● Directions for this task:
Set down the passage about the Miles aircraft business at Woodley word for word, everything from "In September 1932, Reading" down to "Church and back.".

● Passage shown:
Miles Aircraft Factory, Woodley (Photo: Edwin Trout 2020)

The most important event in the 20th century history of Woodley was the sale in 1929 of a Hundred Acre field to two Reading motor engineers Jack Phillips and Charles Powis, who started an aircraft business. They set up the Phillips and Powis School of Flying which charged 12s 6d for flying lessons. They used second hand aircraft but did not manufacture them.
In 1932 Charles Powis and Frederick George Miles met and agreed “to place at Mr Miles’ disposal a newly equipped Aircraft Workshop”. Phillips left the company in 1932 but the name stayed Phillips and Powis until 1943. F.G. Miles was the major partner in what became known as Miles Aircraft. He was married to Blossom who took a keen interest in the business and was skilled at design. She was born Maxine but preferred to use the name Blossom. Daughter of a famous theatrical family, her first husband was a wealthy aristocrat who paid for her to have flying lessons at Shoreham in 1930. She fell in love with her flying instructor F.G. Miles and divorced her first husband to marry him. From 1934 they lived at Land’s End House in Beggars Hill Road. The house was built for Mr and Mrs Miles. It became a listed building in 1984. Land’s End House, the Falcon Hotel and the Miles HQ and factory were all designed by architect Guy Morgan. The HQ building was opened in 1939.
Miles Airplane outside of The Falcon Hotel (Photo courtesy of Reading Borough Libraries)

In September 1932, Reading Aero Club held an At Home to 80 staff members of Reading University. The Berks, Bucks and Oxon Club held an At Home on the same day at the other end of the Aerodrome, which featured an air race to Wokingham Church and back.
In 1935 the King’s Cup race was won by Tommy Rose in a Falcon. The second and third places went to pilots of Hawk aeroplanes. The Falcon and Hawk were both Miles planes. In 1936 Charles Lindbergh visited the Aerodrome. George Miles joined his brother at the company. A year later, Charles Powis left the company.

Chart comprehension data
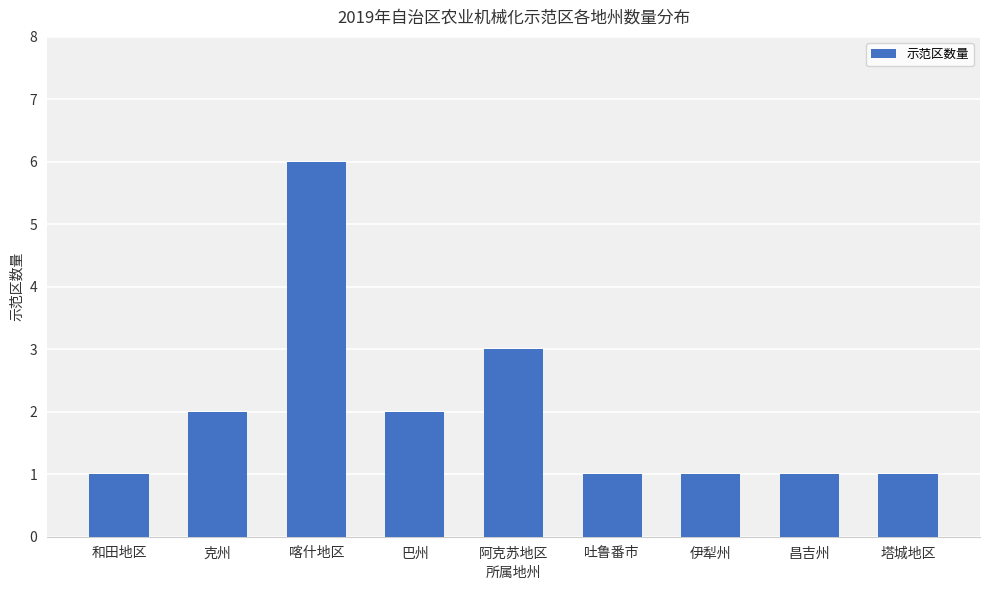

Is it true that the value at 吐鲁番市 is 1?

True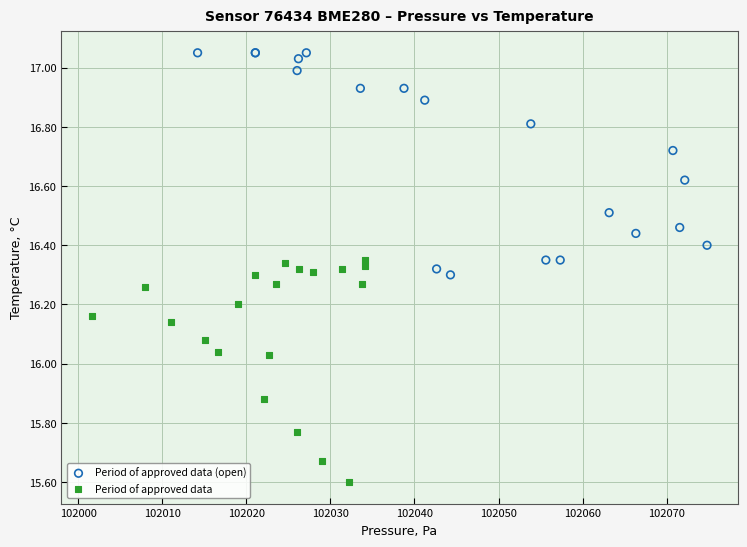

Which series contains the lowest Y value?

Period of approved data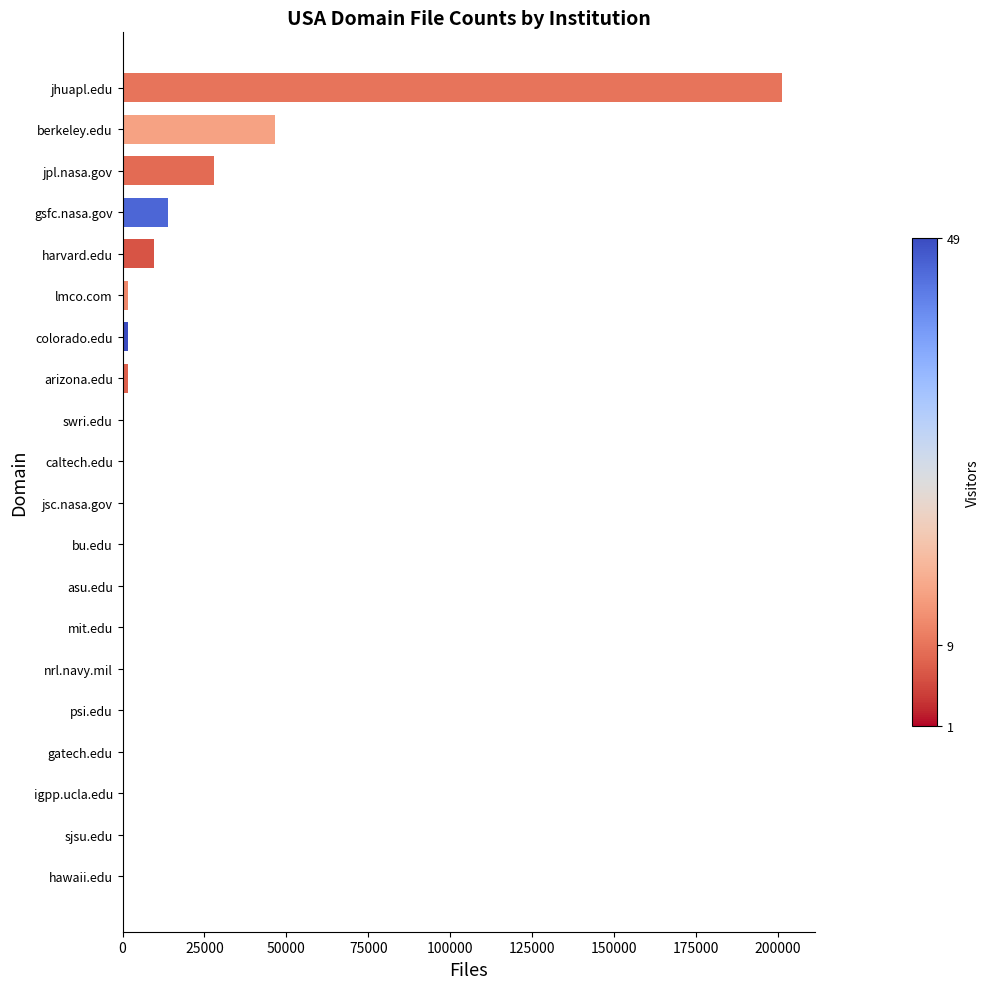

Which has a higher value, berkeley.edu or swri.edu?

berkeley.edu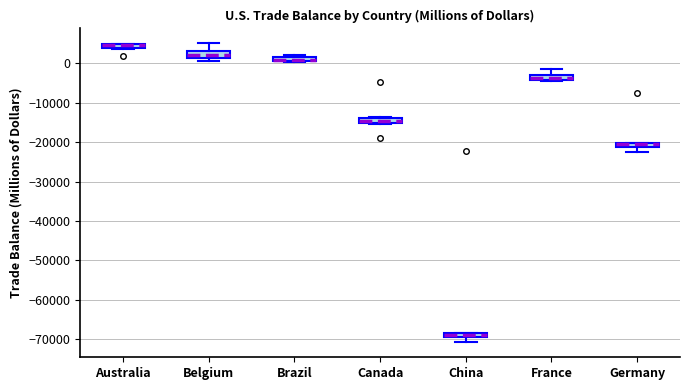

Where does the upper whisker of the box for France end on the y-axis? The values are not printed on the chart, so give them approximately, as read against the axis.

-1000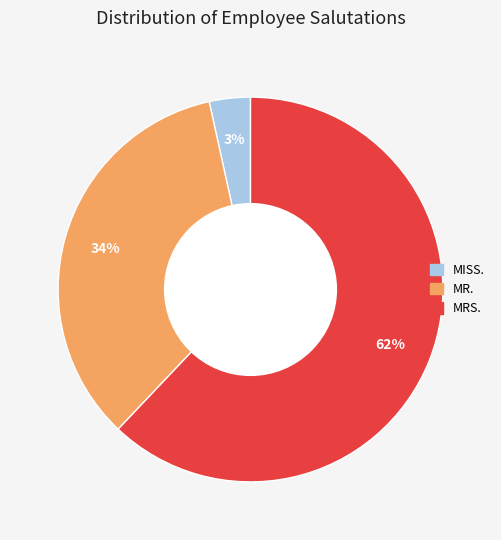

Between MRS. and MR., which is larger?

MRS.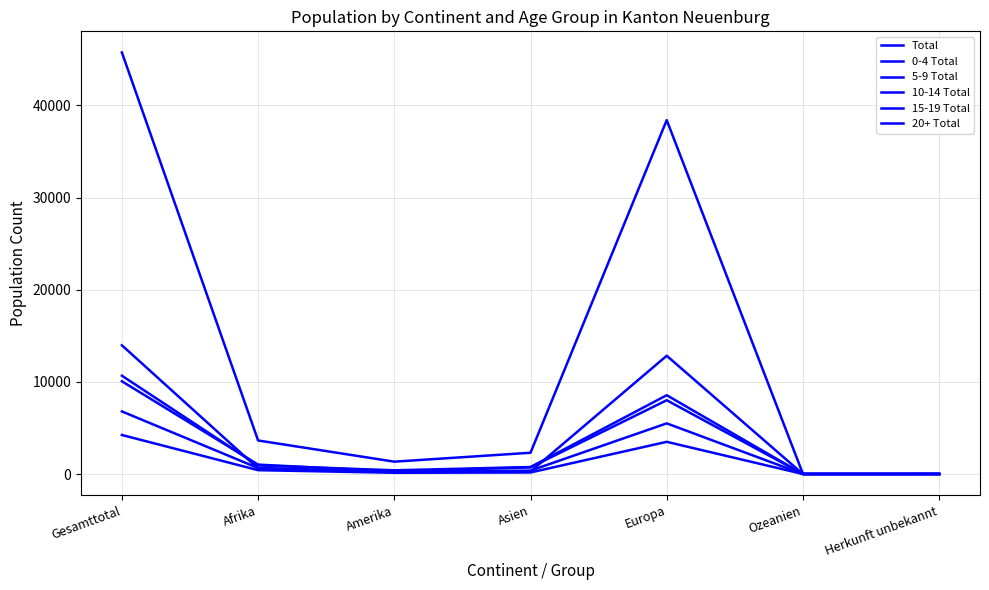

Reading left to right, list all the values displayed in this chart.

Total: 45754	3644	1345	2313	38406	22	24
0-4 Total: 10672	936	409	763	8556	4	4
5-9 Total: 10070	1026	282	729	8013	9	11
10-14 Total: 6798	653	266	373	5501	2	3
15-19 Total: 4241	423	141	173	3498	6	0
20+ Total: 13973	606	247	275	12838	1	6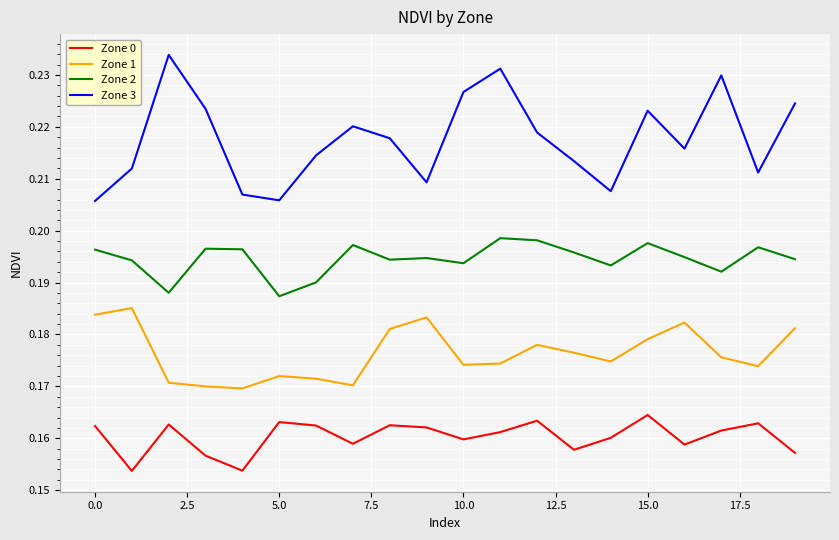

Rank the series by their maximum value, from lowest to highest.

Zone 0, Zone 1, Zone 2, Zone 3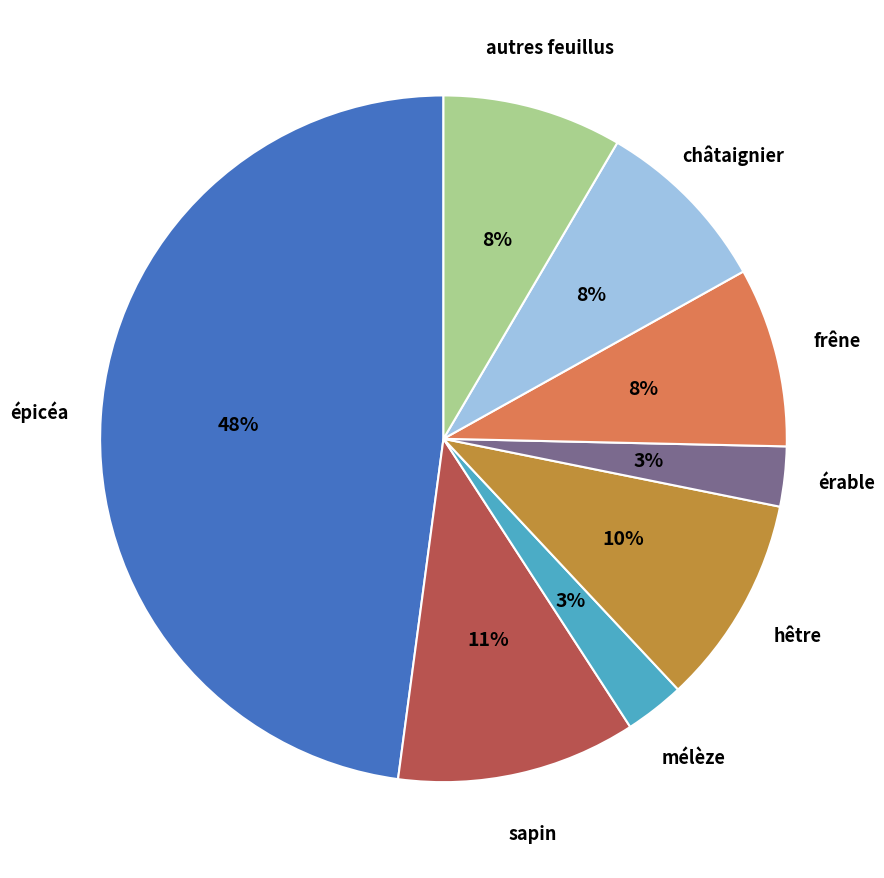

Which category has the biggest portion of the pie?

épicéa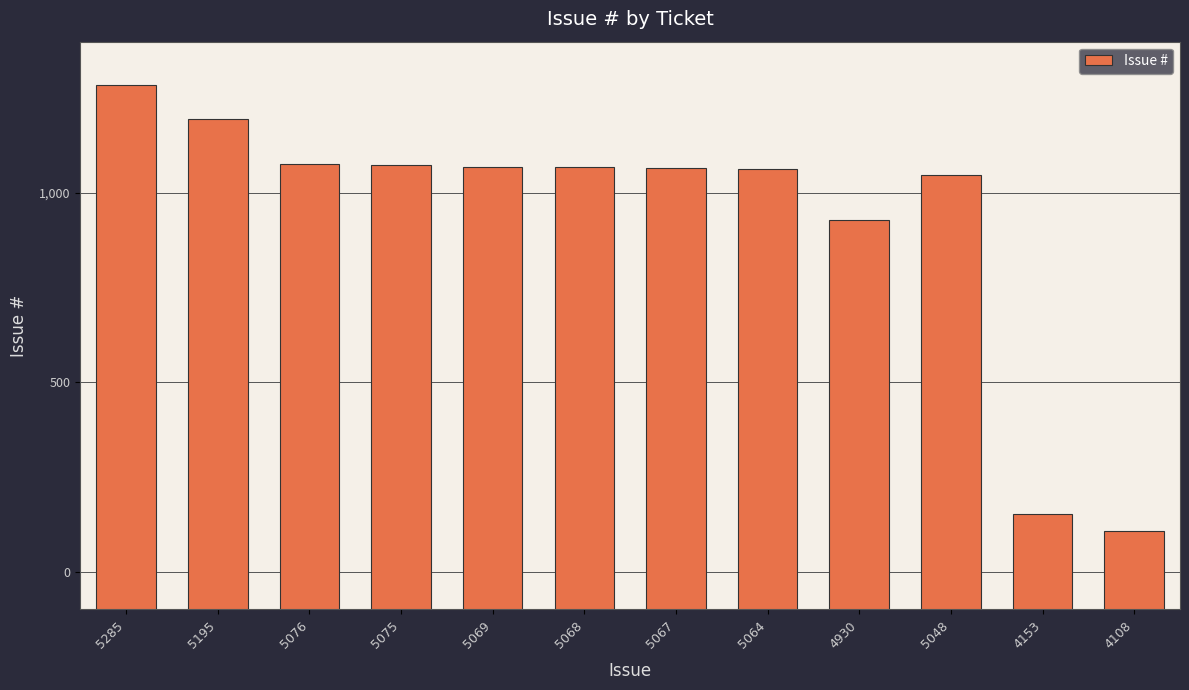

Does the chart contain any negative values?

No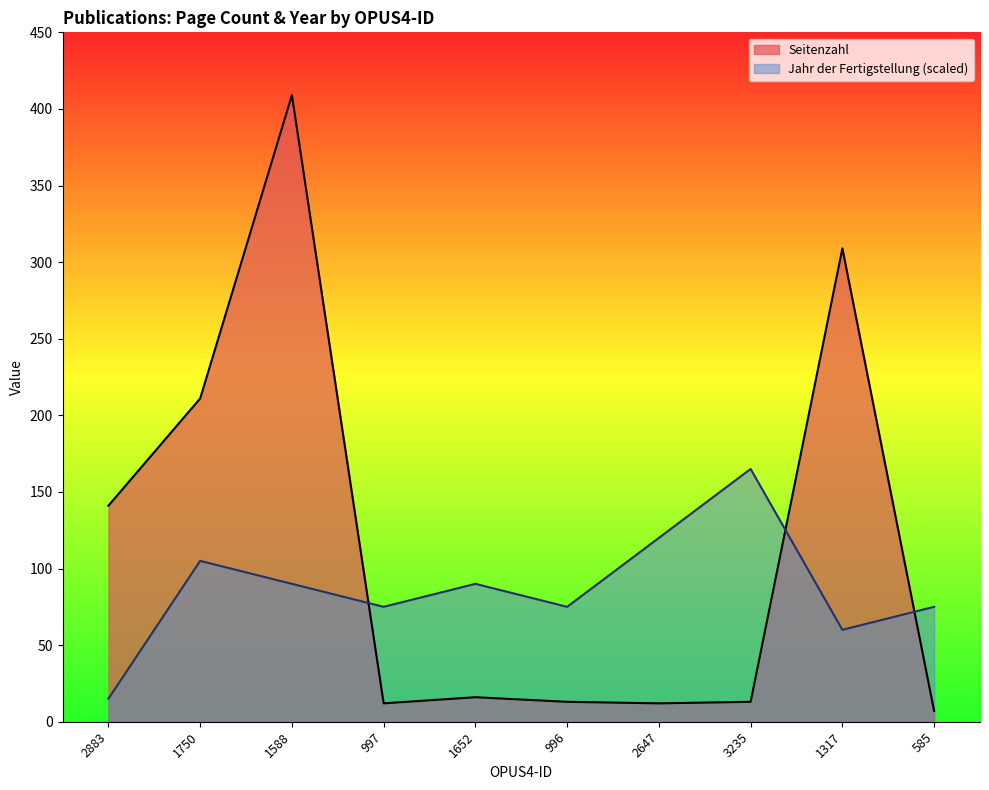

List the series in order of their peak value, highest first.

Seitenzahl, Jahr der Fertigstellung (scaled)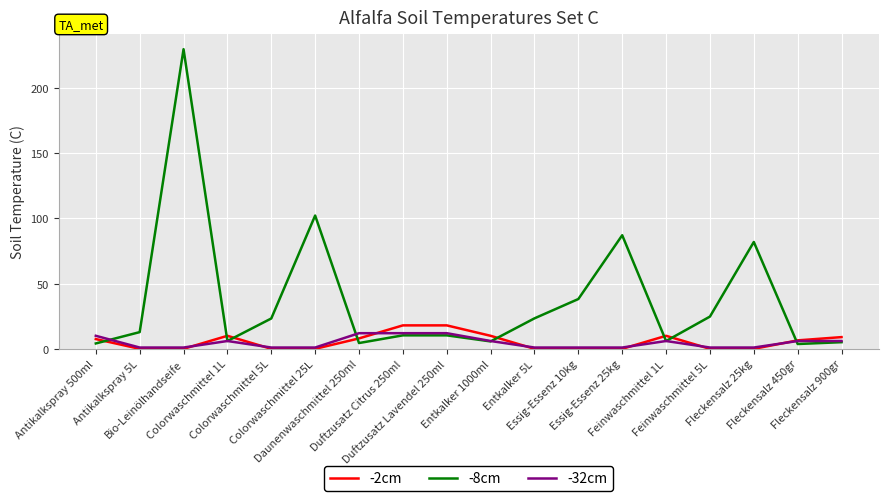

How many distinct data groups are displayed?

3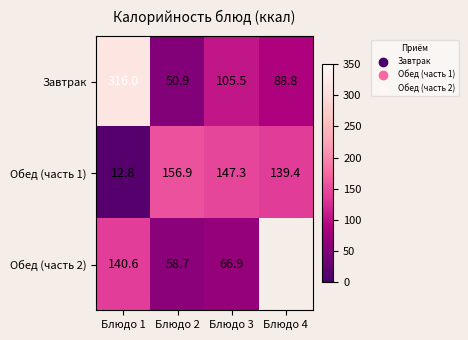

At how many categories does at least one series exceed 24?

4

● Solution to this problem:
In September 1932, Reading Aero Club held an At Home to 80 staff members of Reading University. The Berks, Bucks and Oxon Club held an At Home on the same day at the other end of the Aerodrome, which featured an air race to Wokingham Church and back.